Der Prompt muss sitzen
Legal-Tech-Tools machen in der Regel das, was der Anwalt will. Vorausgesetzt, er hat verstanden, wie man sie richtig nutzt. Wer mit KI arbeiten will, muss ebenfalls lernen, sie richtig einzusetzen. Das heißt im ersten Schritt: prompten lernen. Das ‚Prompt Engineering‘, also die richtige Bedienung von Chatbots spielt eine zentrale Rolle im Umgang mit künstlicher Intelligenz. Denn damit Sprachmodelle wie ChatGPT verwertbare Ergebnisse liefern, müssen Nutzerinnen und Nutzer ihnen möglichst präzise Aufträge geben.
Viele Kanzleien legen einen besonderen Fokus auf den sicheren Umgang mit Chatbots und haben entsprechende Trainings zum ‚Legal Prompting‘ in ihr Curriculum aufgenommen. Nicht nur internationale Sozietäten wie Osborne Clarke oder die US-Kanzlei Greenberg Traurig trainieren ihren Nachwuchs in diesem Bereich, auch immer mehr deutsche Kanzleien veranstalten Prompting-Workshops.
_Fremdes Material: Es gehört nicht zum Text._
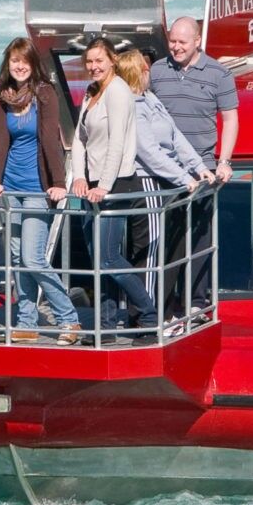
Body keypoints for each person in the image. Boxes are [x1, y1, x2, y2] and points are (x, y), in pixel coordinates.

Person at [0, 38, 82, 347]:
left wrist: (59, 183)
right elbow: (1, 140)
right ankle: (27, 322)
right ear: (8, 63)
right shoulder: (3, 96)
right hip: (11, 186)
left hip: (37, 187)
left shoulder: (44, 93)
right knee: (17, 257)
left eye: (25, 60)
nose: (20, 66)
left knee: (33, 257)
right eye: (15, 60)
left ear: (33, 64)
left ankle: (68, 318)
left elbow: (51, 140)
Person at [147, 16, 239, 311]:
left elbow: (230, 119)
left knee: (199, 237)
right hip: (164, 169)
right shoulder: (157, 71)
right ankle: (163, 306)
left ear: (197, 41)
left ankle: (195, 304)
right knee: (166, 237)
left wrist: (224, 161)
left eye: (182, 42)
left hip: (202, 168)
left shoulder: (219, 74)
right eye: (172, 41)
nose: (176, 47)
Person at [67, 38, 156, 342]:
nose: (93, 66)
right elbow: (79, 139)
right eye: (89, 61)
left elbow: (117, 142)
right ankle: (104, 326)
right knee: (98, 260)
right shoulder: (91, 92)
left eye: (99, 60)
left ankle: (148, 314)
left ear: (112, 60)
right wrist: (79, 177)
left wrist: (104, 185)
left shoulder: (118, 91)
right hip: (91, 186)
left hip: (116, 184)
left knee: (107, 257)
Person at [115, 49, 214, 322]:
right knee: (151, 249)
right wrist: (184, 178)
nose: (150, 71)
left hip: (171, 182)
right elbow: (148, 152)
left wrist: (199, 167)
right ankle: (147, 315)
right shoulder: (132, 107)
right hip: (149, 182)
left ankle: (165, 311)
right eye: (145, 67)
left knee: (173, 249)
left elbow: (176, 137)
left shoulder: (150, 99)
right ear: (137, 72)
Bei Raue gibt es einen ‚ChatGPT-Führerschein‘, der auch das Prompting einschließt. „Der Führerschein ist sozusagen die Basis, um KI sinnvoll und sicher einsetzen zu können“, erklärt Dr. Tim Engel (36), Associate bei Raue. Wer die Grundlagen beherrscht und Datenschutz und Mandatsgeheimnis im Blick hat, kann mit dem Prompting beginnen. „Wir lernen, wie man Prompts schreibt, sie optimiert. Ist ein guter Prompt gefunden, speichern wir ihn ab, damit auch andere Kollegen und Kolleginnen in Zukunft davon profitieren“, erläutert Engel.
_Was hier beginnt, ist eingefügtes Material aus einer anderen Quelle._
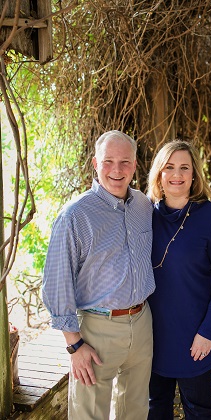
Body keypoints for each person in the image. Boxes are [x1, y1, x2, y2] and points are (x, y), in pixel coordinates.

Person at [42, 130, 155, 420]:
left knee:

Auch wenn man gelernt hat, dem Chatbot präzise Anweisungen zu erteilen, ist dennoch Vorsicht geboten. Mitunter kann es nämlich vorkommen, dass die Ergebnisse, die er präsentiert, schlicht falsch sind. Experten sprechen von Halluzination. Umso wichtiger ist es also, dass Anwältinnen und Anwälte die Qualität der gelieferten Ergebnisse sorgfältig prüfen. Denn ganz ohne Juristen, so viel ist ja auch längst klar, geht es bei aller Technik dann doch nicht.